Birkaç ay önce, Fransız Yeşiller Partisi’nin önde gelen üyelerinden Sandrine Rousseau, bir işçinin tembellik hakkı çağrısında bulunarak heyecan yarattı. 60’lı yaşlarının ortalarına kadar bedenlerini ve ruhlarını yoran işlere devam edip edemeyeceklerine dair pratik endişelerin yanı sıra, Fransa’nın protestocuları Rousseau ve Lordon, Lafargue ve Montaigne tarafından dile getirilen kanaati de paylaşıyorlar. 20’li yaşlarındaki bir protestocu, ufkumuzun “daha uzun ve daha sıkı çalışmaktan” başka bir şeye sahip olmadığını belirtti. Sadece eğlenceye değil, gönüllü çalışmaya da ayrılan bir erken emekliliğin giderek daha uzak göründüğünü ekledi.

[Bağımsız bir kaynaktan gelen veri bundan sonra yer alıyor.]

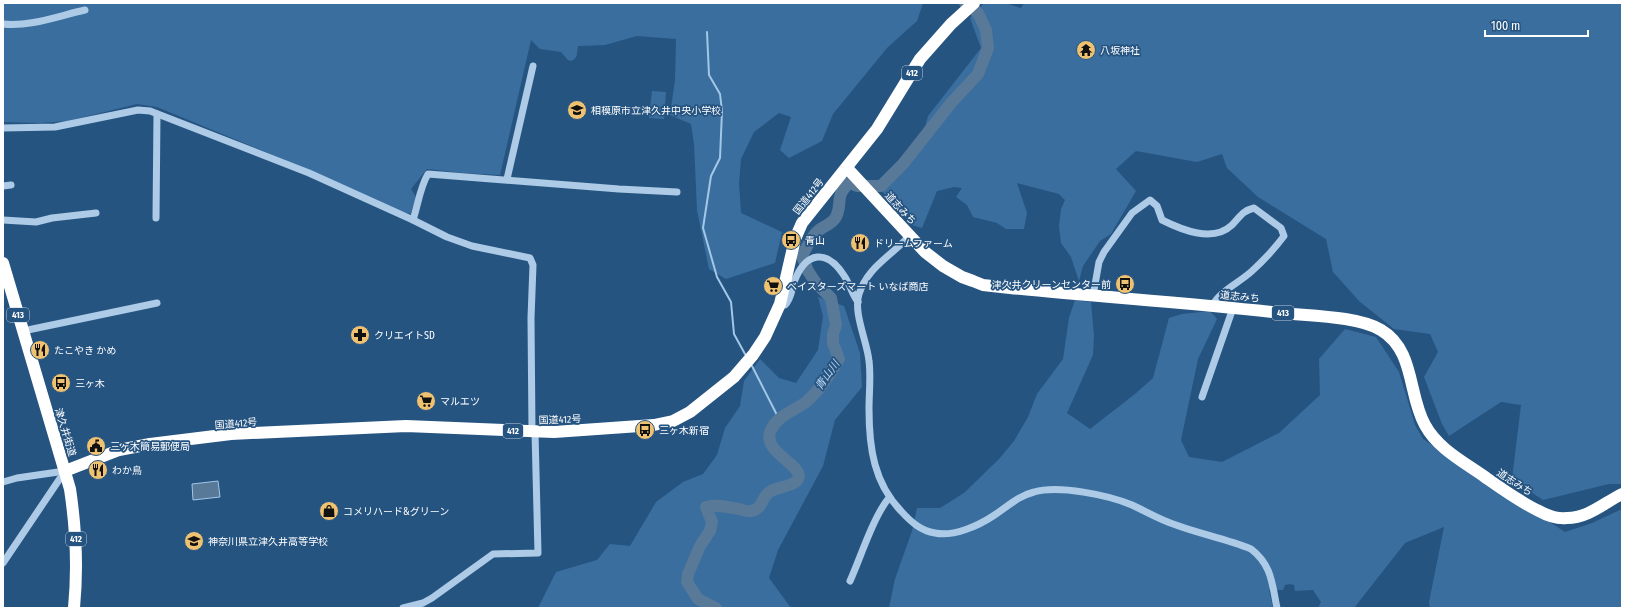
<svg xmlns="http://www.w3.org/2000/svg" width="1625" height="611" viewBox="0 0 1625 611" font-family="'Fira Sans Condensed','Noto Sans JP',sans-serif">
	<rect width="100%" height="100%" fill="#265481"/>
	<!-- green -->
	<g fill="#3a6e9e">
		<path d="M3 3H923L917 21 887 48 833 114 822 141 789 158 780 150 791 117 779 113 754 132 741 159 739 183 741 213 782 232 775 263 726 279 709 269 697 210 694 144 691 124 670 115 675 80 676 39 637 36 605 45 578 46C577 52 578 59 571 61L568 60 561 52 540 49 531 40 500 175 462 173 427 169 411 189 416 197 411 214 403 212 309 170 157 107 137 104 68 121 40 123 3 122Z"/>
		<polygon points="984,3 1005,3 1021,8 1024,3 1622,3 1622,484 1609,484 1543,500 1512,479 1521,405 1501,402 1449,436 1442,424 1424,377 1438,352 1430,334 1394,329 1359,301 1333,272 1326,239 1258,197 1227,168 1222,154 1197,162 1136,151 1116,169 1136,191 1111,234 1100,241 1083,266 1079,281 1071,257 1061,243 1059,226 1061,209 1065,200 1059,194 1017,183 1027,213 1024,229 1006,229 997,223 973,217 967,205 956,197 962,188 954,187 937,191 922,228 912,225 881,190 919,149 928,116 981,48 970,18"/>
		<polygon points="652,91 666,92 664,119 649,118"/>
		<polygon points="818,297 844,306 860,353 862,387 835,420 823,466 778,550 769,578 791,608 538,608 556,572 597,560 610,544 630,546 656,502 683,482 703,474 717,455 725,428 740,406 744,381 760,359 779,378 796,383 818,350 823,316"/>
		<polygon points="1075,300 1091,302 1094,336 1093,355 1067,413 1090,429 1135,394 1153,378 1169,318 1182,314 1210,311 1217,319 1198,359 1181,440 1189,457 1222,462 1279,433 1320,395 1319,359 1345,329 1376,337 1399,372 1415,425 1423,439 1565,532 1592,523 1622,509 1622,608 1430,608 1429,602 1444,527 1405,543 1354,608 1318,608 1321,602 1313,590 1295,591 1294,585 1290,584 1285,585 1283,590 1269,590 1273,608 889,608 895,579 912,531 917,508 940,508 964,493 999,459 1014,441 1028,417 1037,394 1063,359 1069,318"/>
	</g>
	<!-- water -->
	<polygon fill="#587998" stroke="#a2c7e7" points="218,481 220,497 193,500 192,484"/>
	<g fill="none" stroke-linecap="round" stroke-linejoin="round">
		<!-- stream -->
		<g stroke="#a2c7e7" stroke-width="2">
			<polyline points="707,32 709,75 720,94 722,111 720,158 711,176 703,228 717,277 731,302 734,334 745,354"/>
			<polyline points="752,366 779,419"/>
		</g>
		<!-- river -->
		<path stroke="#587998" stroke-width="12" d="M716 608 698 599 687 582 688 574 700 546 710 531 712 522 706 507C717 504 728 507 739 509 743 510 747 512 751 511 764 509 761 496 771 491 778 487 795 486 798 479 805 465 760 452 771 430 778 415 794 411 806 402 820 390 830 374 839 359L833 343V334L836 325 831 298 816 283 808 271 802 256C807 247 811 236 819 230 826 225 832 224 836 217 843 203 834 197 849 183L857 186H881L903 164 951 103 978 74 988 48 986 30 978 13 965 3"/>
		<!-- minor -->
		<g stroke="#adcbe6" stroke-width="7">
			<path d="M3 24C30 27 58 16 85 10"/>
			<polyline points="3,128 55,127 138,110 150,111 309,173 413,220 447,237 472,246 530,258 533,265 531,318 532,431"/>
			<polyline points="507,179 533,66"/>
			<polyline points="3,186 11,185"/>
			<polyline points="156,218 157,114"/>
			<polyline points="3,220 36,222 52,218 96,213"/>
			<path d="M413 220C418 205 420 187 428 174L619 189 677 192"/>
			<path d="M910 235C892 256 868 266 859 294 853 313 867 341 869 361 871 377 869 393 869 409 869 448 874 483 901 511 911 522 921 531 935 533 953 537 978 526 993 516 1007 507 1018 496 1034 492 1059 485 1108 495 1132 505 1147 512 1160 520 1176 525 1200 534 1227 539 1251 549 1272 565 1272 584 1277 608"/>
			<path d="M1093 296 1099 262 1104 252 1132 213 1150 200 1157 206 1162 220C1182 230 1213 243 1232 225 1240 217 1242 211 1254 208L1281 228 1284 236C1275 248 1263 261 1252 271 1239 283 1221 290 1212 306"/>
			<path d="M780 304 785 305C791 300 792 289 794 282 806 251 827 248 845 277 850 285 852 294 858 302"/>
			<polyline points="23,331 157,303"/>
			<polyline points="1202,397 1233,308"/>
			<polyline points="3,482 17,478 65,471"/>
			<polyline points="3,563 65,471"/>
			<path d="M850 581C860 559 874 515 889 498"/>
			<polyline points="403,608 423,603 432,598 493,554 538,553 535,432"/>
		</g>
		<!-- highway -->
		<g stroke="#fff" stroke-width="12">
			<path d="M847 168 925 252 943 266 962 277 973 281 983 285 1010 288C1100 297 1191 303 1282 313 1309 316 1358 316 1381 330 1415 350 1408 395 1425 425 1438 449 1464 462 1485 477 1502 489 1520 502 1539 511 1548 516 1557 519 1567 518 1588 518 1604 503 1622 494"/>
			<path d="M3 263 70 489C76 529 78 567 74 608"/>
			<polyline points="65,471 119,450 150,444 231,434 406,426 554,432 654,425 673,421 690,412 734,377 753,355 765,337 780,304 795,239 802,223 877,129 920,59 951,24 974,3"/>
		</g>
	</g>
	<!-- icons -->
	<defs>
		<symbol id="temple-disc" viewBox="-11 -11 22 22"><circle r="9.5" fill="#efc272" stroke="#265481"/><path d="M0-6L5-2H3V0L6.5 2.5H4V6H1.5V3h-3V6H-4V2.5H-6.5L-3 0V-2H-5Z" fill="#111"/></symbol>
		<symbol id="school-disc" viewBox="-11 -11 22 22"><circle r="9.5" fill="#efc272" stroke="#265481"/><path d="M0-5L7-2L0 1L-7-2ZM-4 1L0 2.5L4 1V4Q0 6-4 4Z" fill="#111"/></symbol>
		<symbol id="bus-disc" viewBox="-11 -11 22 22"><circle r="9.5" fill="#efc272" stroke="#265481"/><path d="M-5-6H5V4H4V6H2V4H-2V6H-4V4H-5ZM-3.5-4V0h7V-4ZM-3.5 1.2v1.5H-2V1.2ZM2 1.2v1.5H3.5V1.2Z" fill="#111"/></symbol>
		<symbol id="restaurant-disc" viewBox="-11 -11 22 22"><circle r="9.5" fill="#efc272" stroke="#265481"/><path d="M-5-6h1v4h1v-4h1v4h1v-4h1v5L-1.5 .5V6h-2V.5L-5-1ZM5-6V6H3V1.5H1.5Q1.5-4 5-6Z" fill="#111"/></symbol>
		<symbol id="supermarket-disc" viewBox="-11 -11 22 22"><circle r="9.5" fill="#efc272" stroke="#265481"/><path d="M-6-5.5h2.5l.6 2H6L4.5 2H-2.5L-4.4-4H-6ZM-1.5 3.2a1.3 1.3 0 1 0 .1 0ZM3 3.2a1.3 1.3 0 1 0 .1 0Z" fill="#111"/></symbol>
		<symbol id="pharmacy-disc" viewBox="-11 -11 22 22"><circle r="9.5" fill="#efc272" stroke="#265481"/><path d="M-2-6h4v4h4v4h-4v4h-4v-4h-4v-4h4Z" fill="#111"/></symbol>
		<symbol id="civic-disc" viewBox="-11 -11 22 22"><circle r="9.5" fill="#efc272" stroke="#265481"/><path d="M-.6-6.5H3V-4.5H.6V-3L4-1V1h2V6H-6V1h2V-1L-.6-3ZM-1.2 2.5V6h2.4V2.5Z" fill="#111"/></symbol>
		<symbol id="shop-disc" viewBox="-11 -11 22 22"><circle r="9.5" fill="#efc272" stroke="#265481"/><path d="M-5-2.5h2.3a2.7 3.5 0 0 1 5.4 0H5L5.5 6h-11ZM-1.5-2.5h3a1.5 2.3 0 0 0-3 0Z" fill="#111"/></symbol>
	</defs>
	<g fill-rule="evenodd">
		<use href="#temple-disc" x="1075" y="39" width="22" height="22"/>
		<use href="#school-disc" x="566" y="99" width="22" height="22"/>
		<use href="#bus-disc" x="780" y="229" width="22" height="22"/>
		<use href="#restaurant-disc" x="849" y="232" width="22" height="22"/>
		<use href="#bus-disc" x="1114" y="273" width="22" height="22"/>
		<use href="#supermarket-disc" x="762" y="275" width="22" height="22"/>
		<use href="#pharmacy-disc" x="349" y="324" width="22" height="22"/>
		<use href="#restaurant-disc" x="29" y="339" width="22" height="22"/>
		<use href="#bus-disc" x="50" y="372" width="22" height="22"/>
		<use href="#supermarket-disc" x="415" y="390" width="22" height="22"/>
		<use href="#bus-disc" x="634" y="419" width="22" height="22"/>
		<use href="#civic-disc" x="85" y="435" width="22" height="22"/>
		<use href="#restaurant-disc" x="87" y="459" width="22" height="22"/>
		<use href="#shop-disc" x="318" y="500" width="22" height="22"/>
		<use href="#school-disc" x="183" y="530" width="22" height="22"/>
	</g>
	<g text-anchor="middle" stroke-width="3.5" stroke-linejoin="round" paint-order="stroke">
		<!-- shield labels -->
		<g fill="#265481" stroke="#beccd9" stroke-width="1">
			<rect x="902" y="66" width="20" height="14" rx="3"/>
			<rect x="1272" y="306" width="22" height="14" rx="3"/>
			<rect x="7" y="308" width="22" height="14" rx="3"/>
			<rect x="503" y="424" width="20" height="14" rx="3"/>
			<rect x="66" y="532" width="20" height="14" rx="3"/>
		</g>
		<g font-size="9" font-weight="bold" fill="#fff">
			<text x="912" y="76">412</text>
			<text x="1283" y="316">413</text>
			<text x="18" y="318">413</text>
			<text x="513" y="434">412</text>
			<text x="76" y="542">412</text>
		</g>
		<!-- poi labels -->
		<g font-size="10" fill="#fff" stroke="#265481" text-anchor="start">
			<text x="1100" y="54">八坂神社</text>
			<text x="591" y="114">相模原市立津久井中央小学校</text>
			<text x="805" y="244">青山</text>
			<text x="874" y="247">ドリームファーム</text>
			<text x="1111" y="288" text-anchor="end">津久井クリーンセンター前</text>
			<text x="787" y="290">ベイスターズマート いなば商店</text>
			<text x="374" y="339">クリエイトSD</text>
			<text x="54" y="354">たこやき かめ</text>
			<text x="75" y="387">三ヶ木</text>
			<text x="440" y="405">マルエツ</text>
			<text x="659" y="434">三ヶ木新宿</text>
			<text x="110" y="450">三ヶ木簡易郵便局</text>
			<text x="112" y="474">わか鳥</text>
			<text x="343" y="515">コメリハード&amp;グリーン</text>
			<text x="208" y="545">神奈川県立津久井高等学校</text>
		</g>
		<!-- street labels -->
		<g font-size="10" fill="#fff" stroke="#265481">
			<text transform="translate(808 196) rotate(-52)" y="4">国道412号</text>
			<text transform="translate(901 208) rotate(47)" y="4">道志みち</text>
			<text transform="translate(1240 296) rotate(6)" y="4">道志みち</text>
			<text transform="translate(560 419) rotate(-2)" y="4">国道412号</text>
			<text transform="translate(236 423) rotate(-5)" y="4">国道412号</text>
			<text transform="translate(66 432) rotate(73)" y="4">津久井街道</text>
			<text transform="translate(1515 482) rotate(33)" y="4">道志みち</text>
		</g>
		<!-- water labels -->
		<g font-size="11" font-style="italic" fill="#b9d5ee" stroke="#265481">
			<text transform="translate(827 375) rotate(-55)" y="4">青山川</text>
		</g>
	</g>
	<!-- border -->
	<rect width="1625" height="611" fill="none" stroke="#ffffff" stroke-width="8"/>
	<!-- scale -->
	<path d="M1485 30v6h103v-6" fill="none" stroke="#ffffff" stroke-width="2"/>
	<text x="1491" y="30" font-size="12" fill="#ffffff" stroke="#265481" stroke-width="3" paint-order="stroke">100 m</text>
</svg>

Amerikalılar bu tür iddialara kaşlarını çatabilir. Ama durup düşünürsek, bu bizim için biraz tembellik olmaz mı?


Robert Zaretsky bir tarihçi ve yakın zamanda “Zaferler Asla Sürmez: Bir Veba Zamanında Okumak ve Bakım Vermek” kitabının yazarıdır.

The Times yayınlamaya kararlı çeşitli harfler editöre. Bu veya makalelerimizden herhangi biri hakkında ne düşündüğünüzü duymak isteriz. İşte bazıları ipuçları . Ve işte e-postamız: [email protected] .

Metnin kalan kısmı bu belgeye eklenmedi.